Saved data entries

☆ ☆ ☆ ☆ ☆

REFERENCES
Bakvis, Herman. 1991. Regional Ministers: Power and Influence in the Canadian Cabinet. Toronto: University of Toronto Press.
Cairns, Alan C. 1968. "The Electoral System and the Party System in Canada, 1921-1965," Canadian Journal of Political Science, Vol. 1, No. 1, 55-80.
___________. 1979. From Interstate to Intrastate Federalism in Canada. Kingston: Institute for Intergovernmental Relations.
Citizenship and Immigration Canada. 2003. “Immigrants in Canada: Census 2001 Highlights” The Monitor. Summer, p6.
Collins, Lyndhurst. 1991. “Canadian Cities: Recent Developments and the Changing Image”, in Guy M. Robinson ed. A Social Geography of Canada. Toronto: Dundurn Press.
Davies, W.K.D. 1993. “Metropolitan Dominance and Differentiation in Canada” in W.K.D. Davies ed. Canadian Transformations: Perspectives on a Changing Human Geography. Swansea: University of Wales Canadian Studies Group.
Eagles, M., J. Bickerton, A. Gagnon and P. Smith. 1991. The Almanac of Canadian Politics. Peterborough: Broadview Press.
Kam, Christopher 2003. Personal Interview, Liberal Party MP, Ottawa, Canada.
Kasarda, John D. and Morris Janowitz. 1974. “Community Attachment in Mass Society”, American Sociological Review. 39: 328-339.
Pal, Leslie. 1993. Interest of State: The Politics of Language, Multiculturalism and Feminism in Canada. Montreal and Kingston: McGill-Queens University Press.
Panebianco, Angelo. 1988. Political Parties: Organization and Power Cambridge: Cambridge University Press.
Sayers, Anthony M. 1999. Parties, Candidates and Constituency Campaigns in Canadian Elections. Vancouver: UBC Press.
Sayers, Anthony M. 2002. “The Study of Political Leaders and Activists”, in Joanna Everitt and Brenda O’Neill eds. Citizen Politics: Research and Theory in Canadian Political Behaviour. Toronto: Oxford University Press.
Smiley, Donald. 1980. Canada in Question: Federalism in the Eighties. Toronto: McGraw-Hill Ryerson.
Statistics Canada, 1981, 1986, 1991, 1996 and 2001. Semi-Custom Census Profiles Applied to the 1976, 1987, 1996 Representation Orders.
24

☆ ☆ ☆ ☆ ☆

Among the records above, a stretch begins at the line containing "Kasarda, John D." and ends at the line containing "Sayers, Anthony M. 1999.". Restate that stretch word for word, and nothing else.

Kasarda, John D. and Morris Janowitz. 1974. “Community Attachment in Mass Society”, American Sociological Review. 39: 328-339.
Pal, Leslie. 1993. Interest of State: The Politics of Language, Multiculturalism and Feminism in Canada. Montreal and Kingston: McGill-Queens University Press.
Panebianco, Angelo. 1988. Political Parties: Organization and Power Cambridge: Cambridge University Press.
Sayers, Anthony M. 1999. Parties, Candidates and Constituency Campaigns in Canadian Elections. Vancouver: UBC Press.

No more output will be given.